All of the horses seemed reluctant to begin the ride, which is understandable. I am equally if not more difficult to dislodge when I am grazing. I was riding a horse named Pony. We were slow throughout the ride, but adequately brought up the rear of our group.
Pony lost her footing several times, slipped on the rocks, and was hesitant to walk through the water. On the last grade before crossing the stream to return home, Pony stopped. It was a steep path. I prodded her and she began. She paused and then took some tentative steps backward. I knew we were in trouble.
She looked back at me, and shook the reigns. My left foot slipped out of the stirrup. We inched forward, then she seemed to collapse beneath me. As she sat, I made a graceless exit into the brush.
Her motions were too delicate to describe as “throwing” or “bucking”. It was more of a gentle suggestion that we both lighten our burdens.
Pony stood again, stumbled backwards and slid down the muddy trail, a riderless horse. I called for assistance and fought my instinct to try to help her. Having no experience with horses, I did not know if I had done something to cause her distress. Was I holding the reigns too tight or too loosely?
So I sat for a moment in the brush, and she sat several feet from me, at the bottom of the trail. I tried to assess if she was hurt or angry, and for a few seconds our eyes met. And suspended in the air in that meadow was a familiar kind of sadness.

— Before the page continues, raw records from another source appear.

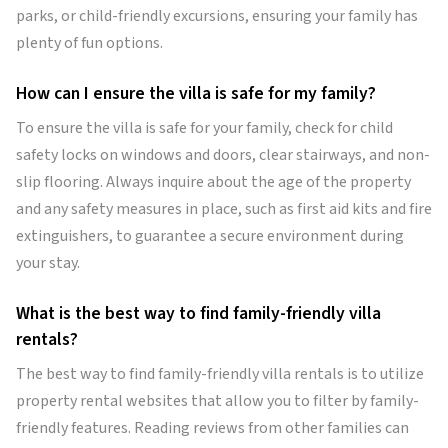
parks, or child-friendly excursions, ensuring your family has
plenty of fun options.
How can I ensure the villa is safe for my family?
To ensure the villa is safe for your family, check for child
safety locks on windows and doors, clear stairways, and non-
slip flooring. Always inquire about the age of the property
and any safety measures in place, such as first aid kits and fire
extinguishers, to guarantee a secure environment during
your stay.
What is the best way to find family-friendly villa
rentals?
The best way to find family-friendly villa rentals is to utilize
property rental websites that allow you to filter by family-
friendly features. Reading reviews from other families can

I had reservations about riding a horse solely for pleasure to begin with. As much as we repeat it to ourselves as if it is true, humans do not have an appointed dominion over all other things. Exploitation is not supremacy.
We arrived back at the corral and I dismounted. The trainer and I talked about how Pony might have a strained muscle in her leg or a painful foot. I felt even worse for taking her out then as she wasn’t feeling well. Before we parted, she gently put her face right next to mine. How do you apologize to a horse?
The last thing the trainer said before we began the ride was, “If anything goes wrong, you must stop your own horse before we can help you. You must control your horse.” And that’s why I’ll probably never try to ride another horse. It is neither my forte or interest to control another living thing, as if it weren’t an illusion to do so.
I understand that these horses are domesticated, and trained, and are trapped in a world in which they must work and behave in order to be fed. Participation in that system is complicity, as it is with every other form of capitalist oppression. Perhaps I empathize too much with a captive that is somehow at a loss of what to do when it is not being directed.
But even during the smoothest parts of the ride, I just couldn’t shake the feeling that both of us would have been much happier if I had relieved her of my presence. To let a horse just be a horse. We should all be so lucky.